EXERCISE BRIEF:
Report every line in the listing below where the string "above" shows up.

SUPPLIED INFORMATION:
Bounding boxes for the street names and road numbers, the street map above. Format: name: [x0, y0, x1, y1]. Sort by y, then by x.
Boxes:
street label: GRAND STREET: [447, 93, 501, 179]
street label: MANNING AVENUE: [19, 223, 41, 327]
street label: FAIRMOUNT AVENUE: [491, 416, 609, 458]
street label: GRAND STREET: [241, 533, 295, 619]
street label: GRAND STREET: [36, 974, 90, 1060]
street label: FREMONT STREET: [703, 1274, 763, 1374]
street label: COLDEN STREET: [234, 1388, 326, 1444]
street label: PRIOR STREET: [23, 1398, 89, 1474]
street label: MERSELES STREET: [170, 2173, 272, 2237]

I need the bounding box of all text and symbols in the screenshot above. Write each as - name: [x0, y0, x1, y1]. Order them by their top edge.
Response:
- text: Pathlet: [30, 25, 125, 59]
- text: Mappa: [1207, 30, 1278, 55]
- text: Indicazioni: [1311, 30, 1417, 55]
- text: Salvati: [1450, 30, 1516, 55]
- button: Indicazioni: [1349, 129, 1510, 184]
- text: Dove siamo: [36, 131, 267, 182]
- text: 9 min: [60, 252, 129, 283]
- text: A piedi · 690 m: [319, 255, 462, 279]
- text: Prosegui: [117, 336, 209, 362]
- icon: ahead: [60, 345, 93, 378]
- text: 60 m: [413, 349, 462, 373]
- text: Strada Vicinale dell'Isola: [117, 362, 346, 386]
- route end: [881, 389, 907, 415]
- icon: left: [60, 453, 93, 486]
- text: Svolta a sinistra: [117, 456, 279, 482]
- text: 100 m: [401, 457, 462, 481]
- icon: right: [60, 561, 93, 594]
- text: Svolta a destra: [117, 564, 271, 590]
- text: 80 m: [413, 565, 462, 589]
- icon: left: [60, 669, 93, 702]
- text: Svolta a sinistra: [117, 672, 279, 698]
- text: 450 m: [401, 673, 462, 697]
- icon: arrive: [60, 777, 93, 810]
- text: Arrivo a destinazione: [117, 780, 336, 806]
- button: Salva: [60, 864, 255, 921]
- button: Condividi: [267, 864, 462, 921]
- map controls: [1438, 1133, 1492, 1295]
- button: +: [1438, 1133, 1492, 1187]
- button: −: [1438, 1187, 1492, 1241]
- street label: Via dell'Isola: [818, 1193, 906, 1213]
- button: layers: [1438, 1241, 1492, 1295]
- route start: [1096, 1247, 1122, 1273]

SOLUTION FOR THIS PROBLEM:
Bounding boxes for the street names and road numbers, the street map above. Format: name: [x0, y0, x1, y1]. Sort by y, then by x.
I need the bounding box of all text and symbols in the screenshot above. Write each as - name: [x0, y0, x1, y1]. Order them by their top edge.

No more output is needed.